The Ultima Codex Interviews Bill Armintrout

These days, Bill Armintrout runs The Miniatures Page, a web magazine for fans of tabletop minifig gaming. Before that, however, he designed a handful of board games, and wrote and edited a number of books for Steve Jackson Games, Bard Games, and as a freelancer.

And he cultivated a very repsectable CV as a computer game designer, as well. He got his start in the industry as a writer for Ultima 7 Part 2: Serpent Isle, and was soon directing the project personally after a number of the company’s directors quit rather suddenly. And while Serpent Isle is probably his most well-known game, it was not the only one he contributed to whilst at Origin Systems. He wrote AI code for Pacific Strike, worked as a designer for BioForge, and directed the canceled BioForge 2 project (among other things).

He also worked at a number of other game development companies in the years after his departure from Origin, including Second Nature Interactive, Psygnosis, and Vicarious Visions.

And he’s been quite generous with his time toward Ultima fans; some of you may recall that he answered a few questions about Serpent Isle’s original design a while ago, for Old Aiera.

That generosity has not, it would seem, slipped during the intervening years, as Mr. Armintrout very graciously agreed to answer another battery of questions from myself and Sergorn Dragon, which the Ultima Codex is pleased to present here.

1 Response

  1. Sanctimonia says:

    Thanks WtF and Sergorn for a great interview. I love hearing stories like these, as I’ve always wondered what was going on at Origin during this period (and earlier).

    Since the collapse of Origin has always been a hot topic around here I’d like to quote further evidence from this interview that poor management was largely responsible. Read, and weep:

    We also had a late start, first due to the change from a ‘pirate game’ to a ‘non-pirate game’, and also because we needed the ‘final’ Ultima VII code base, and that game ran behind schedule.

    We could see from observing the Ultima VII team that there was a lot of animosity over there between different groups, and much miscommunication — the designers once told me they were waiting for a dueling system to be added to the game, and the programmers instead gave them weather! (They never got a duelling system.)

    In what I like to think of as The Night the Directors Left, three of the directors (project leads) at Origin quit all at once.

    When Jeff departed, Warren (our producer) let us know that the pirate idea was dead, too. He also told us that Richard Garriott wasn’t too excited about the whole “continent is the Great Earth Serpent” idea, so that was nixed, too.
    [snip]
    The only surprise? [Garriott] said his only disappointment was that we hadn’t used the idea of the continent being The Great Earth Serpent!!!??? (A miscommuncation somewhere!)

    I would have loved to work on another [Ultima title], but I wasn’t in Lord British’s unit of the company (which made all the main Ultimas), and I was in another unit by then, which didn’t do Ultima sequels.
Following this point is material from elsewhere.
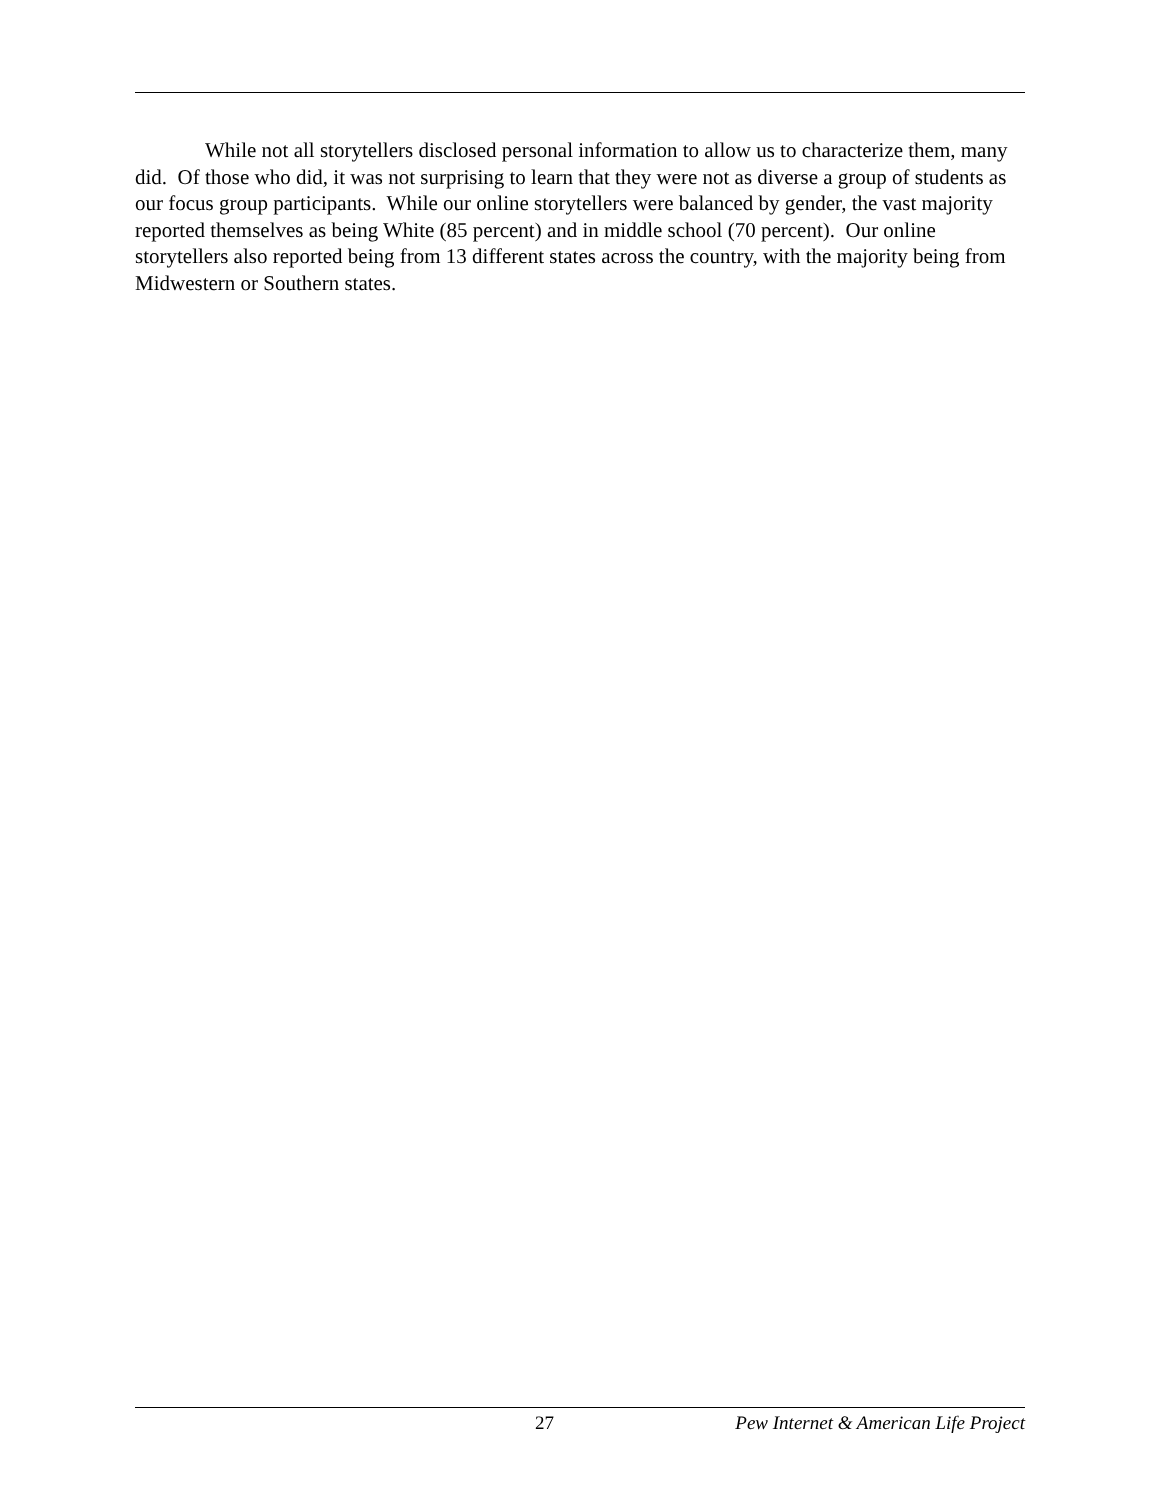While not all storytellers disclosed personal information to allow us to characterize them, many did. Of those who did, it was not surprising to learn that they were not as diverse a group of students as our focus group participants. While our online storytellers were balanced by gender, the vast majority reported themselves as being White (85 percent) and in middle school (70 percent). Our online storytellers also reported being from 13 different states across the country, with the majority being from Midwestern or Southern states.
27 Pew Internet & American Life Project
    The next problem was to scan in the photos, but in those days scanners were rare at Origin — there was [a scanner] in the Marketing Department, but we couldn’t get permission to use it.

    To my complete surprise, I discovered late in development that someone had rewritten the conversations involving Lydia, to make her not such a ‘bad girl’ after all. Apparently, someone in management was unhappy about how “his wife” was being portrayed in Serpent Isle! This was done behind the back of the Serpent Isle team, and could potentially have created plot problems or even bugs in the game…I don’t know why, if they wanted something changed, they didn’t simply ask.

    That was the idea. However, this cut — while it looked very dramatic — actually cut conversations from the game, not the programming-intensive types of usecode that were the scheduling bottleneck. So I’m doubtful that this had any impact on the schedule! I voiced my concerns to management at the time, but because I was new to the company and computer games, my opinion didn’t have a lot of weight.

    To my shock, management announced that the [sex] scene was being cut from the game! There was complete silence — I think the team members were all in shock. I thought that it was the wrong decision, but I said that if they wanted it cut, I would go in and remove it (since I was the most familiar with the usecode for that part of the game). But for whatever reason, management never gave the final order to ‘remove it’, and so Frigidazzi made it into Ultima history!